BEIJING -- Scientists have developed a new type of crystal, marking a significant advance in the field of vacuum ultraviolet laser light, according to the Xinjiang Technical Institute of Physics and Chemistry of the Chinese Academy of Sciences.

After sustained research into the fundamental theories and core technologies of vacuum ultraviolet nonlinear optical materials, a team of researchers from the institute successfully developed an ammonium fluorooxoborate (ABF) crystal. Their findings were published in the journal Nature on Thursday.

The team overcame key technical challenges in growing large-sized crystals and fabricating devices. Utilizing birefringent phase-matching technology, they achieved, for the first time, direct frequency-doubling to generate a vacuum ultraviolet laser at a wavelength of 158.9 nm.

This achievement provides a crucial new material system for developing compact, efficient all-solid-state vacuum ultraviolet lasers, which are expected to play a strategic role in precision manufacturing and advanced scientific research.

Nonlinear optical crystals are the core component for producing such lasers, as their properties directly determine the output wavelength and conversion efficiency. For decades, potassium beryllium fluoroborate (KBBF), pioneered by Chinese scientists led by academician Chen Chuangtian in the 1990s, stood as a milestone material.

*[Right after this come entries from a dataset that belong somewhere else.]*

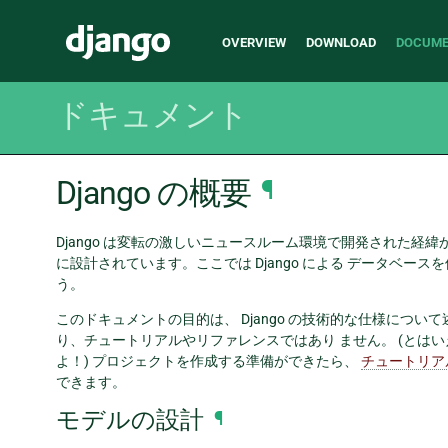
Main
Django
OVERVIEW
DOWNLOAD
DOCUME
navigation
ドキュメント
Django の概要
¶
Django は変転の激しいニュースルーム環境で開発された経緯
に設計されています。ここでは Django による データベース
う。
このドキュメントの目的は、 Django の技術的な仕様につ
り、チュートリアルやリファレンスではあり ません。 (とは
よ！) プロジェクトを作成する準備ができたら、
チュートリア
できます。
モデルの設計
¶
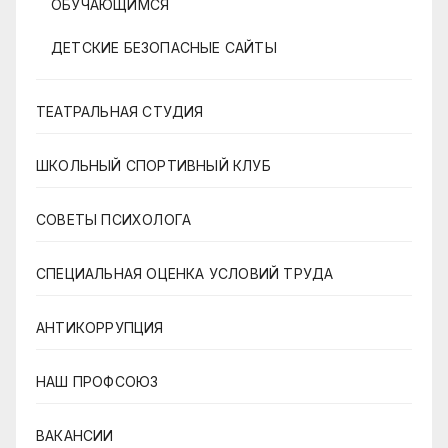
ОБУЧАЮЩИМСЯ
ДЕТСКИЕ БЕЗОПАСНЫЕ САЙТЫ
ТЕАТРАЛЬНАЯ СТУДИЯ
ШКОЛЬНЫЙ СПОРТИВНЫЙ КЛУБ
СОВЕТЫ ПСИХОЛОГА
СПЕЦИАЛЬНАЯ ОЦЕНКА УСЛОВИЙ ТРУДА
АНТИКОРРУПЦИЯ
НАШ ПРОФСОЮЗ
ВАКАНСИИ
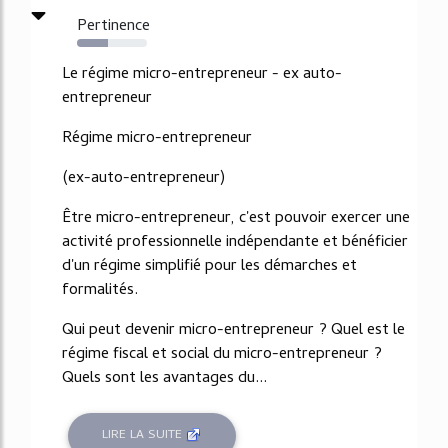
Pertinence
44%
Le régime micro-entrepreneur - ex auto-
entrepreneur
Régime micro-entrepreneur
(ex-auto-entrepreneur)
Être micro-entrepreneur, c'est pouvoir exercer une
activité professionnelle indépendante et bénéficier
d'un régime simplifié pour les démarches et
formalités.
Qui peut devenir micro-entrepreneur ? Quel est le
régime fiscal et social du micro-entrepreneur ?
Quels sont les avantages du...
LIRE LA SUITE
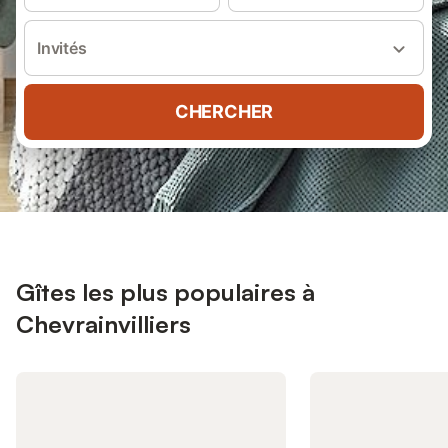
Invités
CHERCHER
Gîtes les plus populaires à
Chevrainvilliers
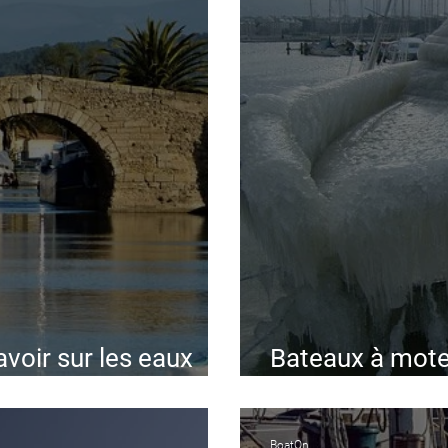
avoir sur les eaux
Bateaux à moteur
noires
10 étapes pour 
BoatOn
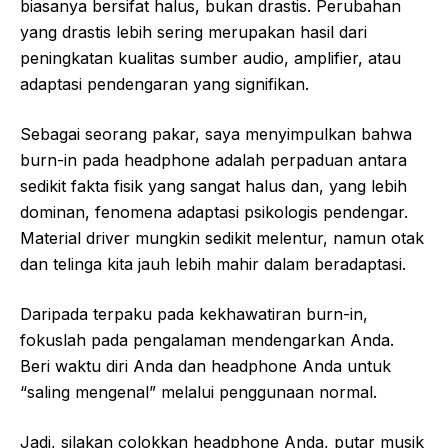
biasanya bersifat halus, bukan drastis. Perubahan
yang drastis lebih sering merupakan hasil dari
peningkatan kualitas sumber audio, amplifier, atau
adaptasi pendengaran yang signifikan.
Sebagai seorang pakar, saya menyimpulkan bahwa
burn-in pada headphone adalah perpaduan antara
sedikit fakta fisik yang sangat halus dan, yang lebih
dominan, fenomena adaptasi psikologis pendengar.
Material driver mungkin sedikit melentur, namun otak
dan telinga kita jauh lebih mahir dalam beradaptasi.
Daripada terpaku pada kekhawatiran burn-in,
fokuslah pada pengalaman mendengarkan Anda.
Beri waktu diri Anda dan headphone Anda untuk
“saling mengenal” melalui penggunaan normal.
Jadi, silakan colokkan headphone Anda, putar musik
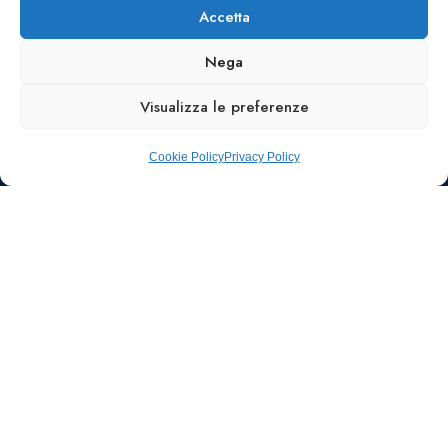
Accetta
Nega
Visualizza le preferenze
Cookie Policy
Privacy Policy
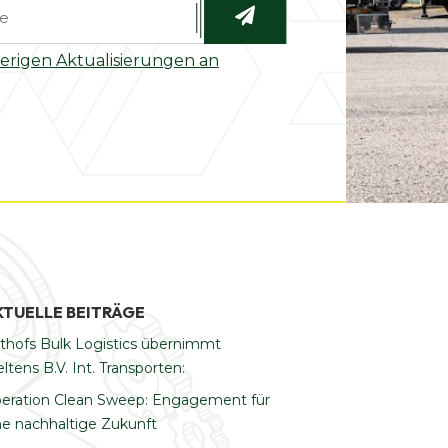
herigen Aktualisierungen an
KTUELLE BEITRÄGE
thofs Bulk Logistics übernimmt
ltens B.V. Int. Transporten:
eration Clean Sweep: Engagement für
ne nachhaltige Zukunft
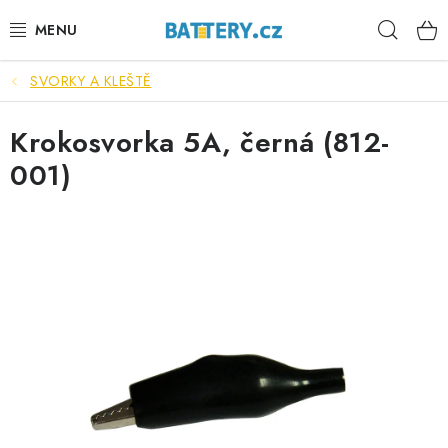
Přejít
Hleda
na
obsah
SVORKY A KLEŠTĚ
VÝHODNÉ SETY
Krokosvorka 5A, černá (812-
SLUŽBY
001)
AUTOBATERIE
MOTOBATERIE
TRAKČNÍ BATERIE
STANIČNÍ BATERIE
BATERIOVÉ BOXY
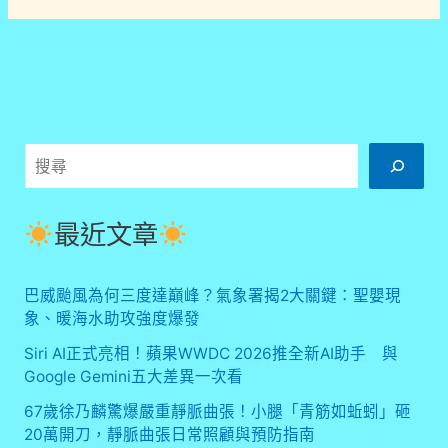
搜
尋
最近文章
巴威颱風為何三度達巔峰？氣象署揭2大關鍵：聖嬰現
象、暖海水助攻強度爆發
Siri AI正式亮相！蘋果WWDC 2026推全新AI助手 與
Google Gemini五大差異一次看
67歲徐乃麟驚爆嚴重靜脈曲張！小腿「青筋如蚯蚓」砸
20萬開刀，靜脈曲張日常照顧與預防指南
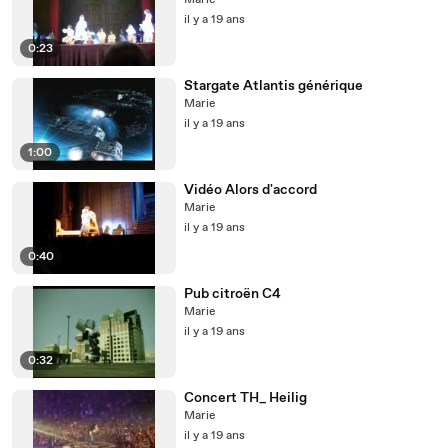
Marie
il y a 19 ans
0:23
Stargate Atlantis générique
Marie
il y a 19 ans
1:00
Vidéo Alors d'accord
Marie
il y a 19 ans
0:40
Pub citroën C4
Marie
il y a 19 ans
0:32
Concert TH_ Heilig
Marie
il y a 19 ans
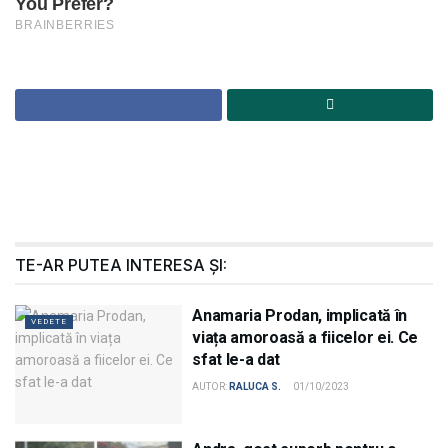
TE-AR PUTEA INTERESA ȘI:
Anamaria Prodan, implicată în
VEDETE
viața amoroasă a fiicelor ei. Ce
sfat le-a dat
AUTOR:
RALUCA S.
01/10/2023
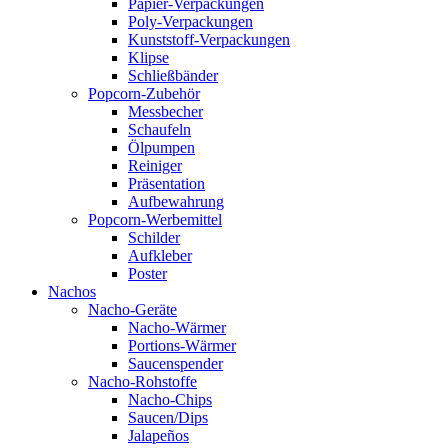
Papier-Verpackungen
Poly-Verpackungen
Kunststoff-Verpackungen
Klipse
Schließbänder
Popcorn-Zubehör
Messbecher
Schaufeln
Ölpumpen
Reiniger
Präsentation
Aufbewahrung
Popcorn-Werbemittel
Schilder
Aufkleber
Poster
Nachos
Nacho-Geräte
Nacho-Wärmer
Portions-Wärmer
Saucenspender
Nacho-Rohstoffe
Nacho-Chips
Saucen/Dips
Jalapeños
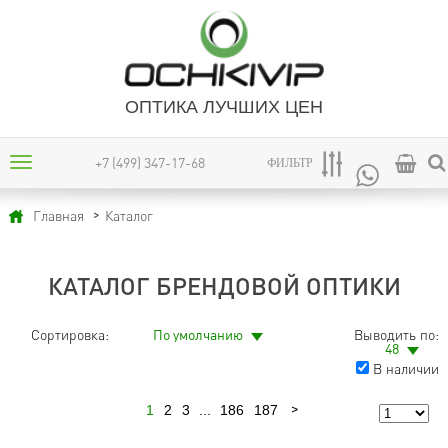
ОПТИКА ЛУЧШИХ ЦЕН
+7 (499) 347-17-68
ФИЛЬТР
Каталог
Главная
КАТАЛОГ БРЕНДОВОЙ ОПТИКИ
Сортировка:
По умолчанию
Выводить по:
48
В наличии
1
2
3
...
186
187
Следующая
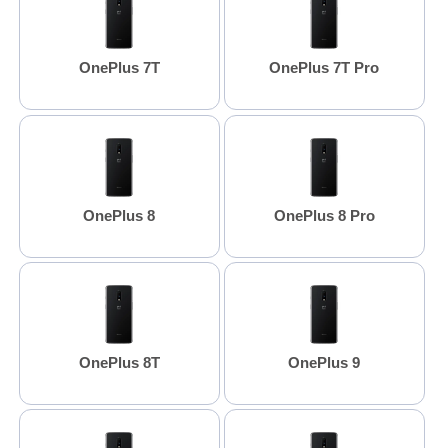
OnePlus 7T
OnePlus 7T Pro
OnePlus 8
OnePlus 8 Pro
OnePlus 8T
OnePlus 9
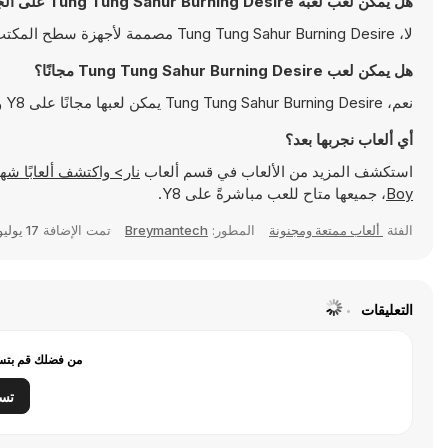
هل يمكن لعب لعبة Tung Tung Sahur Burning Desire على الجوال؟
لا، Tung Tung Sahur Burning Desire مصممة لأجهزة سطح المكتب فقط وتعمل بالشكل الأمثل على أجهزة الكمبيوتر باستخدام لوحة المفاتيح والفأرة
هل يمكن لعب Tung Tung Sahur Burning Desire مجانًا؟
نعم، Tung Tung Sahur Burning Desire يمكن لعبها مجانًا على Y8 وتعمل مباشرةً على المتصفح
أي ألعاب نجربها بعد؟
استكشف المزيد من الألعاب في قسم ألعاب
نار> واكتشف ألعابًا شهيرة مثل
Boy
، جميعها متاح للعب مباشرةً على Y8.
الفئة
ألعاب ممتعة ومجنونة
المطور:
Breymantech
تمت الإضافة
17 يوليو 2025
التعليقات
من فضلك قم بتسج
تس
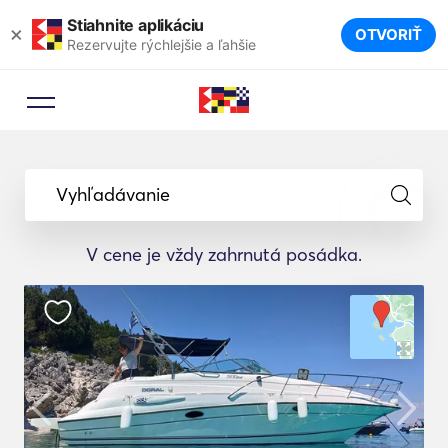
Stiahnite aplikáciu
×
OTVORIŤ
Rezervujte rýchlejšie a ľahšie
Vyhľadávanie
V cene je vždy zahrnutá posádka.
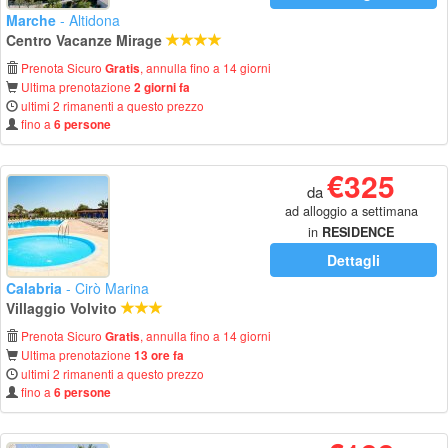
Marche
- Altidona
Centro Vacanze Mirage
Prenota Sicuro
, annulla fino a 14 giorni
Gratis
Ultima prenotazione
2 giorni fa
ultimi 2 rimanenti a questo prezzo
fino a
6 persone
€325
da
ad alloggio a settimana
in
RESIDENCE
Dettagli
Calabria
- Cirò Marina
Villaggio Volvito
Prenota Sicuro
, annulla fino a 14 giorni
Gratis
Ultima prenotazione
13 ore fa
ultimi 2 rimanenti a questo prezzo
fino a
6 persone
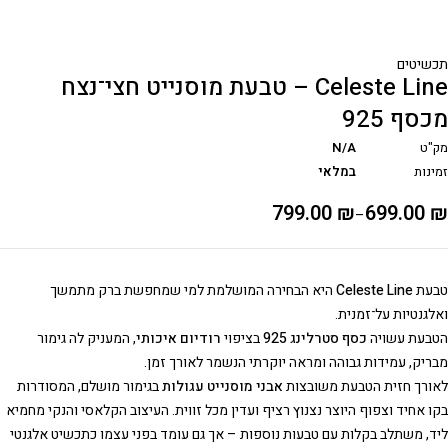
תכשיטים
Celeste Line – טבעת מוסנייט חצי־נצח
מכסף 925
מק"ט
N/A
זמינות
במלאי
799.00
₪
699.00
₪
–
טבעת
Celeste Line
היא הבחירה המושלמת למי שמחפשת ברק מתמשך
ואלגנטיות על־זמנית.
הטבעת עשויה
כסף סטרלינג 925
בציפוי
רודיום איכותי
, המעניק לה גימור
מבריק, עמידות גבוהה ומראה יוקרתי הנשמר לאורך זמן.
לאורך חזית הטבעת משובצות
אבני מוסנייט עגולות
בגימור מושלם, המסודרות
בקו אחיד וצפוף היוצר נצנוץ רציף ועדין מכל זווית. העיצוב הקלאסי והנקי מחמיא
ליד, משתלב בקלות עם טבעות נוספות – אך גם עומד בפני עצמו כתכשיט אלגנטי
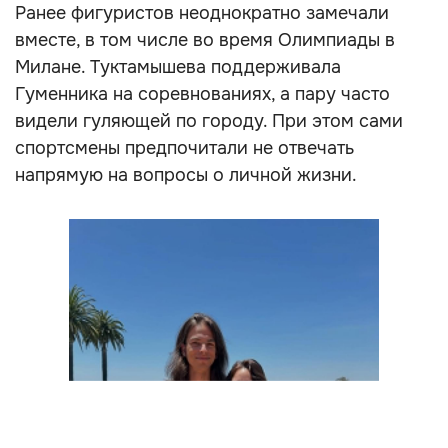
Ранее фигуристов неоднократно замечали
вместе, в том числе во время Олимпиады в
Милане. Туктамышева поддерживала
Гуменника на соревнованиях, а пару часто
видели гуляющей по городу. При этом сами
спортсмены предпочитали не отвечать
напрямую на вопросы о личной жизни.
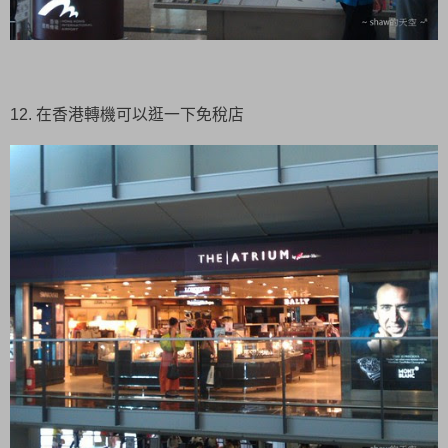
12. 在香港轉機可以逛一下免稅店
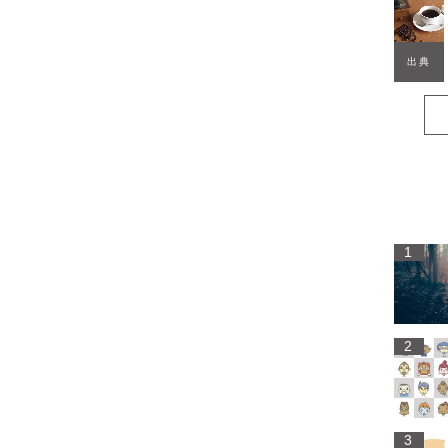
出典
1
2
3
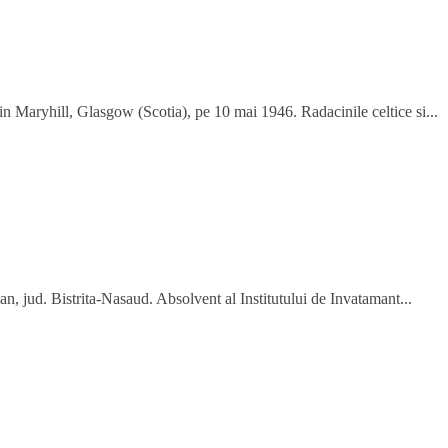
 Maryhill, Glasgow (Scotia), pe 10 mai 1946. Radacinile celtice si...
, jud. Bistrita-Nasaud. Absolvent al Institutului de Invatamant...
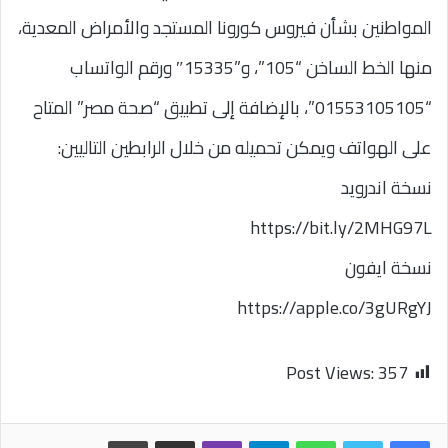
المواطنين بشأن فيروس كورونا المستجد والأمراض المعدية،
منها الخط الساخن “105”، و”15335″ ورقم الواتساب
“01553105105”، بالإضافة إلى تطبيق “صحة مصر” المتاح
على الهواتف ويمكن تحميله من خلال الرابطين التاليين:
نسخة اندرويد
https://bit.ly/2MHG97L
نسخة ايفون
https://apple.co/3gURgYJ
Post Views:
357
واتساب
تيلقرام
ڤايبر
مشاركة عبر البريد
طباعة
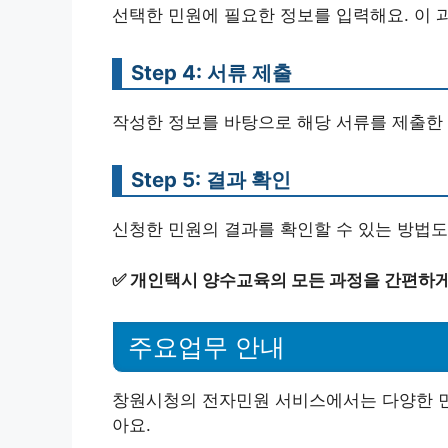
선택한 민원에 필요한 정보를 입력해요. 이 
Step 4: 서류 제출
작성한 정보를 바탕으로 해당 서류를 제출한 
Step 5: 결과 확인
신청한 민원의 결과를 확인할 수 있는 방법도
✅
개인택시 양수교육의 모든 과정을 간편하게
주요업무 안내
창원시청의 전자민원 서비스에서는 다양한 민
아요.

It remained the only practical crystal capable of generating laser output below 200 nm via direct frequency-doubling.

With the continued expansion of laser technology applications, the discovery of a new crystal that simultaneously exhibits high vacuum ultraviolet transmittance, strong nonlinear optical response, large birefringence, and excellent growth properties remains a persistent scientific challenge in the field.

To address this challenge, the research team proposed an innovative fluorination-based design and a performance-regulation mechanism, developing a series of high-performance crystals with ABF as a prime example.

Building on this theoretical breakthrough, they then mastered crystal growth techniques to obtain centimeter-sized, high-optical-quality ABF single crystals. The ABF crystal can achieve phase matching down to a record-short wavelength of 158.9 nm, thereby setting a new benchmark for vacuum ultraviolet laser output via birefringent phase matching.

This breakthrough in ABF crystal represents a major achievement for China in the field of key vacuum ultraviolet nonlinear optical materials and reinforces the country's leading international position in this area.

Looking ahead, the researchers will continue their work on stabilizing ABF crystal growth, refining device processing, and exploring laser source applications. The goal is to innovate all-solid-state vacuum ultraviolet light sources with even shorter wavelengths and higher power, thereby providing robust support for advanced precision manufacturing and scientific research equipment.